Okay, there are a couple of other different modifications in the script. Carefully read through the code, and give you best explaination of the changes in 2-3 sentences. Add another 1-2 sentences with your opinion of the changes.

Next, create your job script. Let’s call this `p10_job.sh`. You can use the following code as a starting point for your script (from a previous project). We would highly recommend using 10 cores to generate a total of 2000 sets of point estimates.

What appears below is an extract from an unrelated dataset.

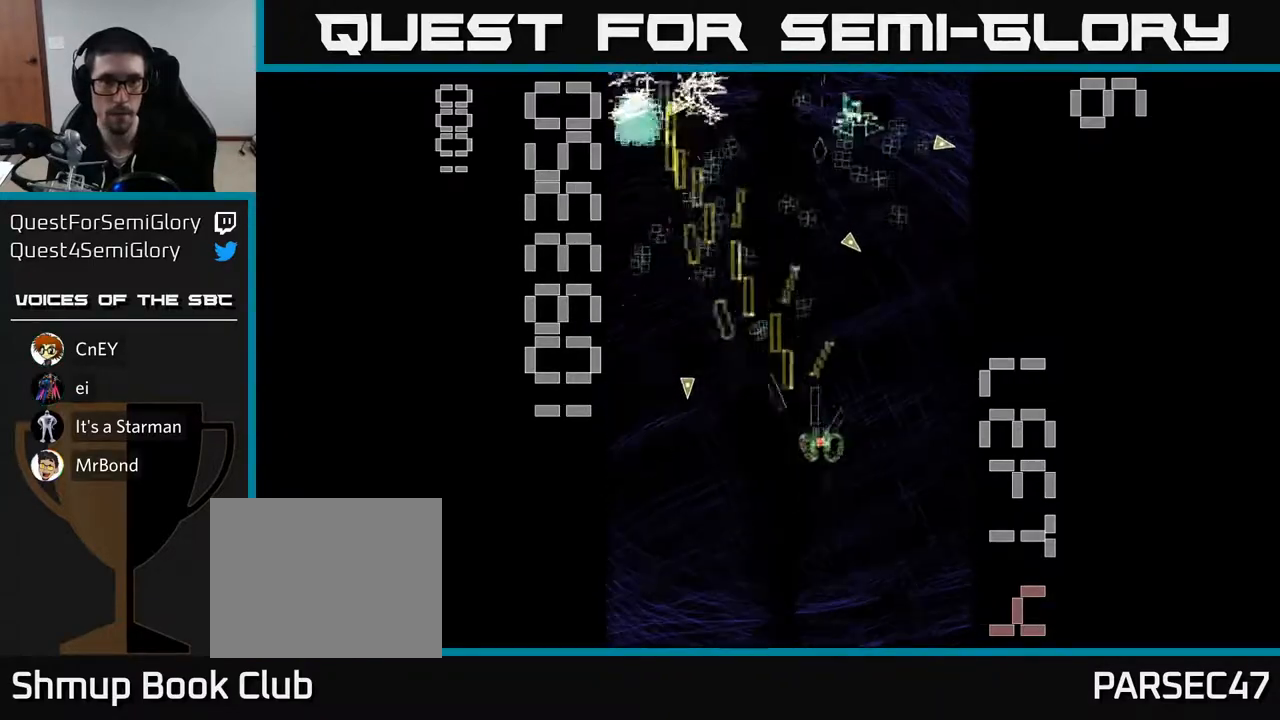
{"buttons": ["R2", "DPAD_DOWN"], "left_stick": "center", "events": [[100, "DPAD_RIGHT", "up"], [150, "DPAD_LEFT", "down"], [150, "DPAD_UP", "down"], [433, "DPAD_LEFT", "up"], [433, "DPAD_UP", "up"], [467, "DPAD_DOWN", "down"]]}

The total runtime will vary but should be anywhere from 5 to 15 minutes.

p10_job.sh
``````#!/bin/bash
#SBATCH --account=datamine              # Queue
#SBATCH --job-name=kevinsjob          # Job name
#SBATCH --mail-type=END,FAIL          # Mail events (NONE, BEGIN, END, FAIL, ALL)
#SBATCH [email protected]     # Where to send mail
#SBATCH --time=00:30:00
#SBATCH -o /dev/null                  # Output to dev null
#SBATCH -e /dev/null                  # Error to dev null

arr=(/depot/datamine/data/coco/unlabeled2017/*)

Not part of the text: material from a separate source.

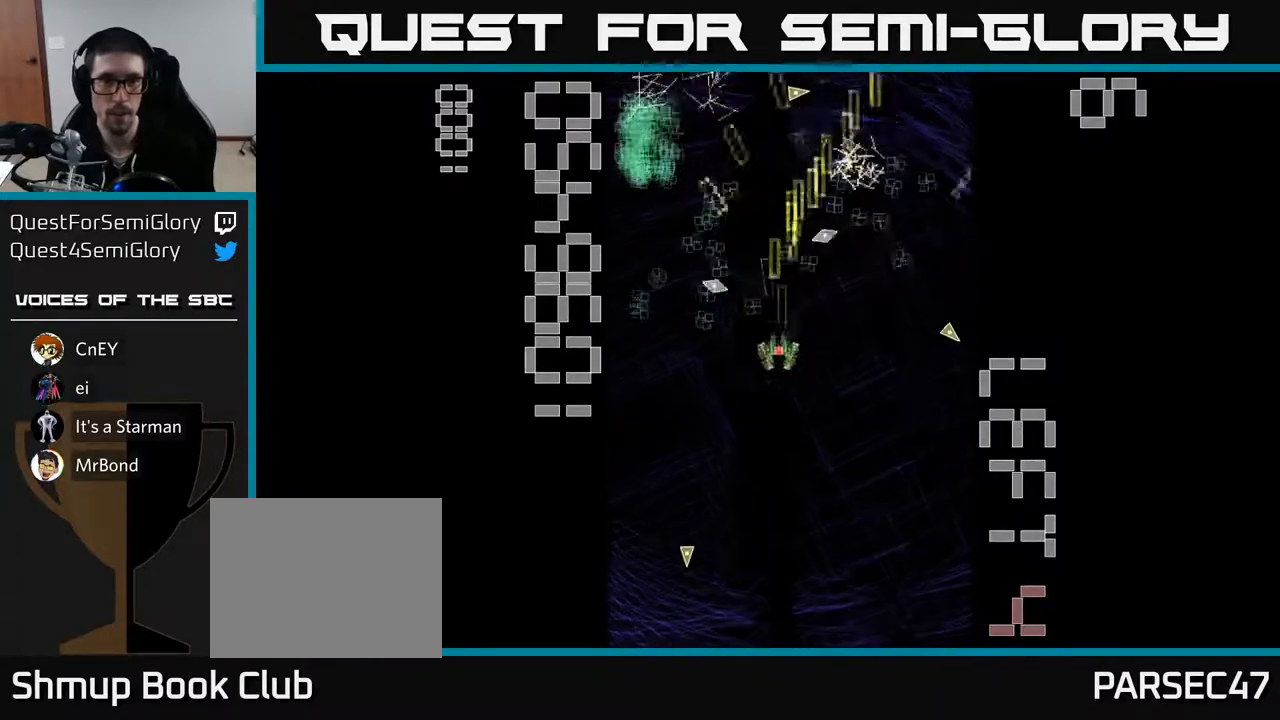
{"buttons": ["X", "R2", "DPAD_UP"], "left_stick": "center", "events": [[83, "DPAD_RIGHT", "down"], [100, "DPAD_DOWN", "up"], [250, "DPAD_UP", "down"], [317, "DPAD_RIGHT", "up"], [500, "X", "down"]]}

for((i=0; i < \${#arr[@]}; i+=12500))
do
part=( "\${arr[@]:i:12500}" )
srun -A datamine --exclusive -n 1 --mem-per-cpu=200 module use /scratch/brown/kamstut/tdm/opt/modulefiles; module load libffi/3.4.2; \$HOME/hash1.py hash --output \$CLUSTER_SCRATCH/p4output/ \${part[*]} &
done

wait``````
 You won’t need any of that array stuff anymore since we don’t have to keep track of the files we’re working with.
 Make sure both `bootstrap_samples.py` and `p10_job.sh` have execute permissions. ``````chmod +x /path/to/bootstrap_samples.py chmod +x /path/to/p10_job.sh``````
 Make sure you keep the `module use` and `module load` lines in your job script — libffi is required for your code to run.

Submit your job using `sbatch p10_job.sh`.

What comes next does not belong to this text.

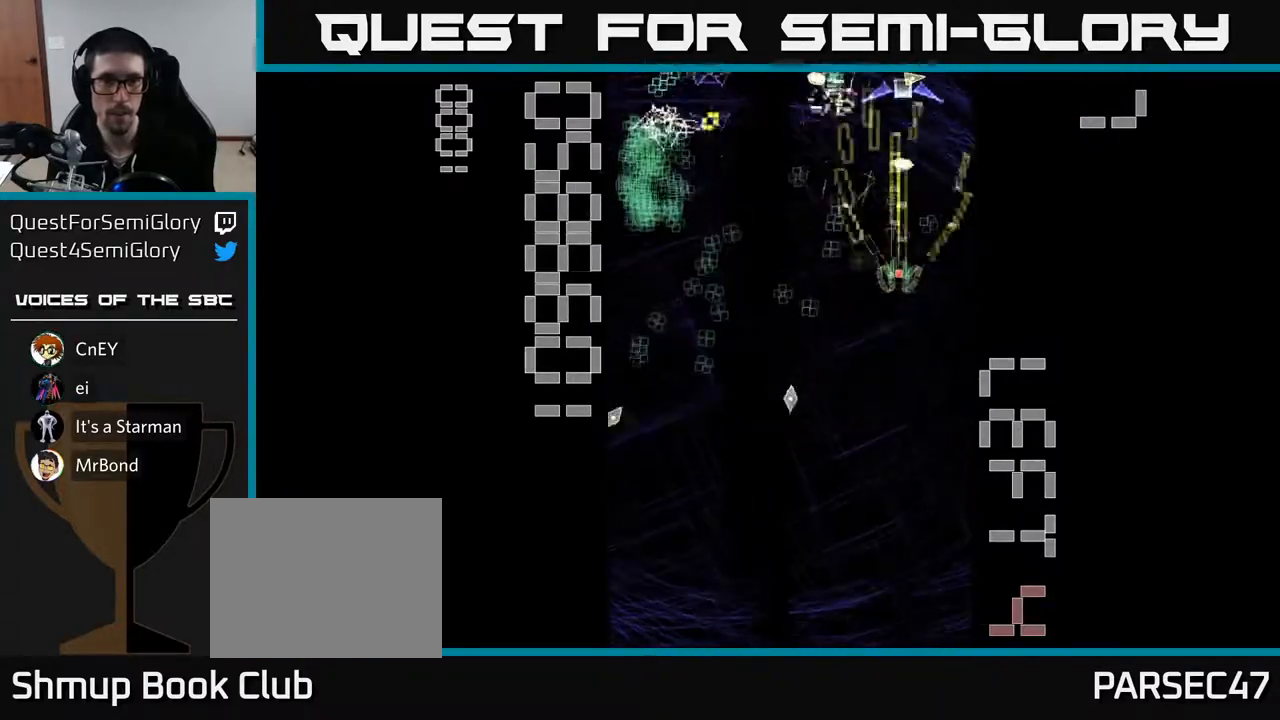
{"buttons": ["R2", "DPAD_DOWN", "DPAD_LEFT"], "left_stick": "center"}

 Make sure to clear out the SLURM environment variables if you choose to run the `sbatch` command from within a bash cell in your notebook. ``for i in \$(env | awk -F= '/SLURM/ {print \$1}'); do unset \$i; done;``

Great! Now you have a directory `\$CLUSTER_SCRATCH/p10output/` that contains 2000 sets of point estimates. Your job is now to process this data to create a graphic showign:

1. The actual `y_test` values (in blue) as a set of points (using `plt.scatter`).

2. The predictions as a line.

3. The confidence intervals as a shaded region. (You can use `plt.fill_between`).

The 95% confidence interval is simply the 97.5th percentile of each prediction’s point estimates (upper) and the 2.5th percentile of each prediction’s point estimates (lower).

 You will need to run the algorithm to get your predictions using the non-resampled training data — otherwise you won’t have the predictions to plot!
 You will notice that some of your point estimates will be NaN. Resampling can cause your model to no longer converge unless you change the learning rate. Remove the NaN values, you should be left with around 1500 sets of point estimates that you can use.
 You can loop through the output files by doing something like: ``````from pathlib import Path for file in Path("/scratch/brown/purduealias/p10output/").glob("*.parquet"): pass``````
Items to submit
• Code used to solve this problem.

• Output from running the code.

• 2-3 sentences explaining the "other" changes in the provided script.

• 1-2 sentences describing your opinion of the changes.

• `p10_job.sh`.

• Your resulting graphic — make sure it renders properly when viewed in Gradescope.

 Please make sure to double check that your submission is complete, and contains all of your code and output before submitting. If you are on a spotty internet connect ion, it is recommended to download your submission after submitting it to make sure what you think you submitted, was what you actually submitted. In addition, please review our submission guidelines before submitting your project.